Я ушел и через час вернулся. Ровно час мне потребовалось для того, чтобы раскопать схрон и вынуть три из одиннадцати пачек. Все они были новенькие, и купюры такие острые, что ими можно было бриться. Выдавая мне в банке один миллион и сто тысяч, кассирша с удовольствием бросала их мне в лоток. Я благодарно принимал и наблюдал за тем, как увеличиваются в правильной последовательности порядковые номера купюр. Ни одной старой, все только что с печатного двора… Вот и сейчас, вынув три, что лежали сверху, я удивился тому, с каким безразличием взял их в руки. Для меня это были уже не деньги, а эхо вчерашнего дня, стихания которого я никак не мог дождаться.

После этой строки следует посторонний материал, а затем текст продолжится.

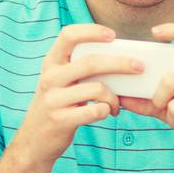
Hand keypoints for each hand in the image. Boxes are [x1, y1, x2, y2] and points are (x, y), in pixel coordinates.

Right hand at [15, 24, 139, 166]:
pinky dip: (106, 111)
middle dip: (121, 63)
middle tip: (140, 67)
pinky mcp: (61, 120)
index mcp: (51, 63)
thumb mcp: (59, 81)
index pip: (68, 35)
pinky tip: (106, 113)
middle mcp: (50, 78)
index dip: (92, 31)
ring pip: (97, 88)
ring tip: (116, 105)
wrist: (34, 141)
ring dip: (115, 97)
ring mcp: (54, 99)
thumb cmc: (57, 106)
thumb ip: (77, 68)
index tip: (112, 35)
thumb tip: (118, 56)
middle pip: (91, 62)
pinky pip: (95, 111)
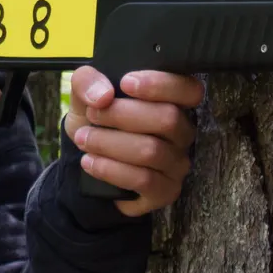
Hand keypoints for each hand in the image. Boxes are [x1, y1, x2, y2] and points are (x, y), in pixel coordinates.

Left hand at [64, 66, 201, 216]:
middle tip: (92, 115)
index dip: (161, 84)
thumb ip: (87, 81)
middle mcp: (183, 133)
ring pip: (152, 151)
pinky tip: (90, 162)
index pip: (189, 89)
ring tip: (83, 139)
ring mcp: (177, 164)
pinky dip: (111, 170)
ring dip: (110, 144)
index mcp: (174, 102)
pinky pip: (144, 180)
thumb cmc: (96, 120)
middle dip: (123, 115)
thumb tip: (102, 95)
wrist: (85, 158)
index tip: (125, 83)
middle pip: (168, 118)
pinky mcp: (165, 191)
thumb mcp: (85, 95)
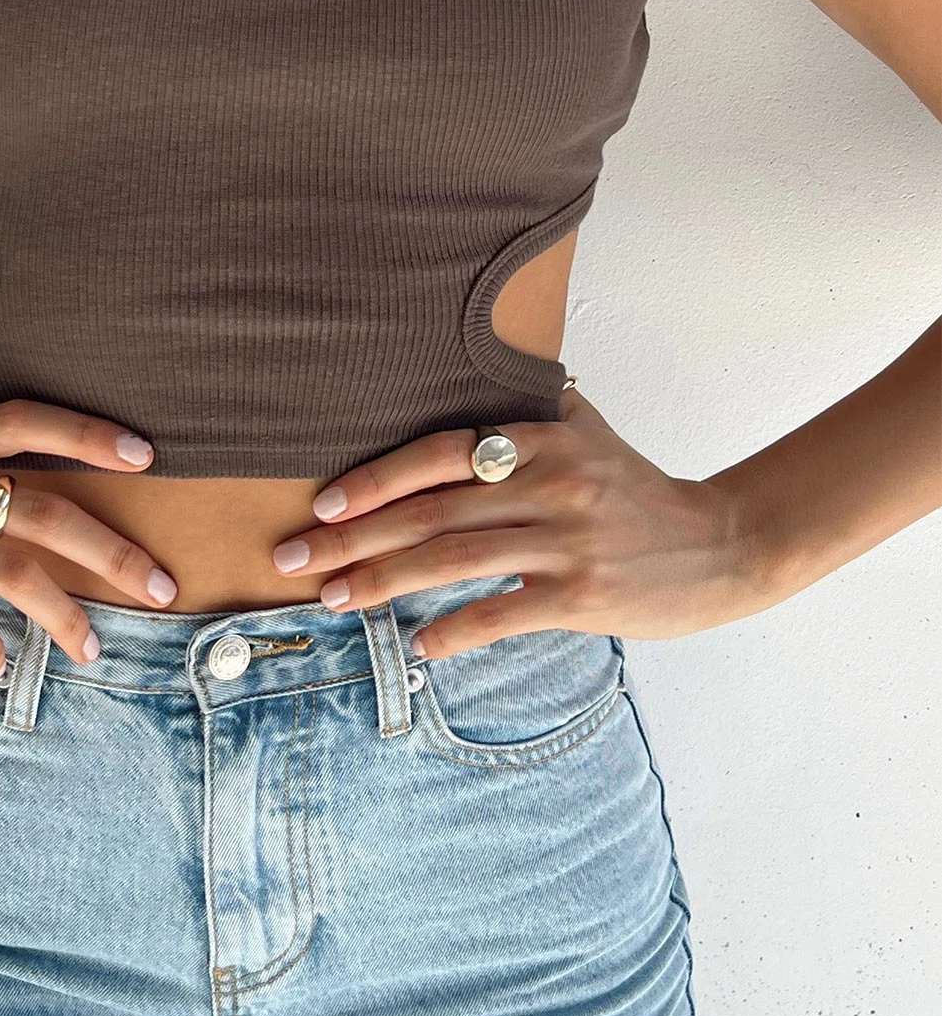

«Прямо беда с этим ремонтом», – увидев меня снова, пожаловалась служка. И тут я вынул из кармана сверток и отдал старушке. И ушел. Она говорила, что пятьдесят тысяч взять неоткуда. И сразу после этого церковь в забытом богом городке получила триста. Старушка не знала меня, я не знал батюшку, возможно, это и явилось причиной того, что меня никто не благодарил.
А вечером того же дня я совершил прямо противоположный, алогичный поступок. Прогуливаясь по городку, я вдруг понял, что думаю о компании. Поразивший меня вирус жил и продолжал точить мою только что спасенную душу. Не знаю, что на меня нашло, но я вдруг наехал на шлифующую подошвами асфальт старуху, которая, по моим подсчетам, видела царя, да не одного, я тихо поздоровался и спросил, не знает ли она какой бабушки, которая заговаривает хворобу. И тотчас мне был показан дом с потемневшей от старости, но еще крепкой крышей, выглядывающей из-за труб домов соседней улицы.
Бабушка Евдокия оказалась энергичной восьмидесятилетней женщиной. Я рассказал ей о компании, о своем капитале, о мыслях, тревожащих меня, о внезапно посетившем меня озарении и посетовал на невозможность отречься до конца от старого и вдохнуть новое. Она слушала меня около получаса, а потом попросила руку и, сжав ее, закрыла глаза.
Клянусь богом, которому, впрочем, не доверяю, такого страха я не испытывал даже в тот день, когда на меня с небес бросилось нечто. Старуха поджала нижнюю губу, минуту не дышала, а потом завыла, как собака. Клянусь, как собака! Я хотел вырвать руку, но она держала ее стальной хваткой. Откинувшись назад, она тяжело дышала и постанывала. Продолжалось это секунд сто, и каждая из них показалась мне минутой.
– Милый ты мой… – прошептала она, разжимая влажные веки. – Откуда в тебе столько?
– Душа у тебя мечется, – продолжила она в ответ на мое предложение закончить дело вторым сеансом после восьми. – В узлах она у тебя, детка… Ищут тебя, за спиною ходють… Грозу над тобой вижу, касатик, молнии яркие, небо суровится, но не от господа сие… Не отпущают тебя силы, возвратить хочут…
– Да кто хочет-то?
Старуха прикрыла глаза и ослабила хватку.
– Повстречается тебе человек скоро… или уже повстречался… Не верь ему. Откажи. Отрежь. Душа твоя истощена, слаба… Куды повести ея, туда и побредет…
После того как я полчаса излагал бабке свою биографию, нетрудно было предположить, что привели меня сюда не хорошая жизнь и не берега зефирные. Я всегда изумлялся простоватости светских нимф, посещающих таких вот ясновидящих. Расскажут о себе все, начиная с пеленок, заканчивая вчерашним неудавшимся сексом, а потом ходят под впечатлением рецензии, выданной при свече. И секс у них скоро наладится, и за деньгами их альфонсы гоняются, и верить можно второму мужчине во вторник, а первому и третьему по средам давать никак нельзя.
– Бойся, касатик, – попросила меня на прощание старушка, – оглядывайся… Возьми иконку в храме и повесь над кроватью… Да не в этом бери, а в дальнем… Серые люди с темными лицами тебя пасут, агнца, аки волки…
«Люди в сером, – подумал я, усмехнувшись. – Третья часть с Томми Ли Джонсом и Уиллом Смитом».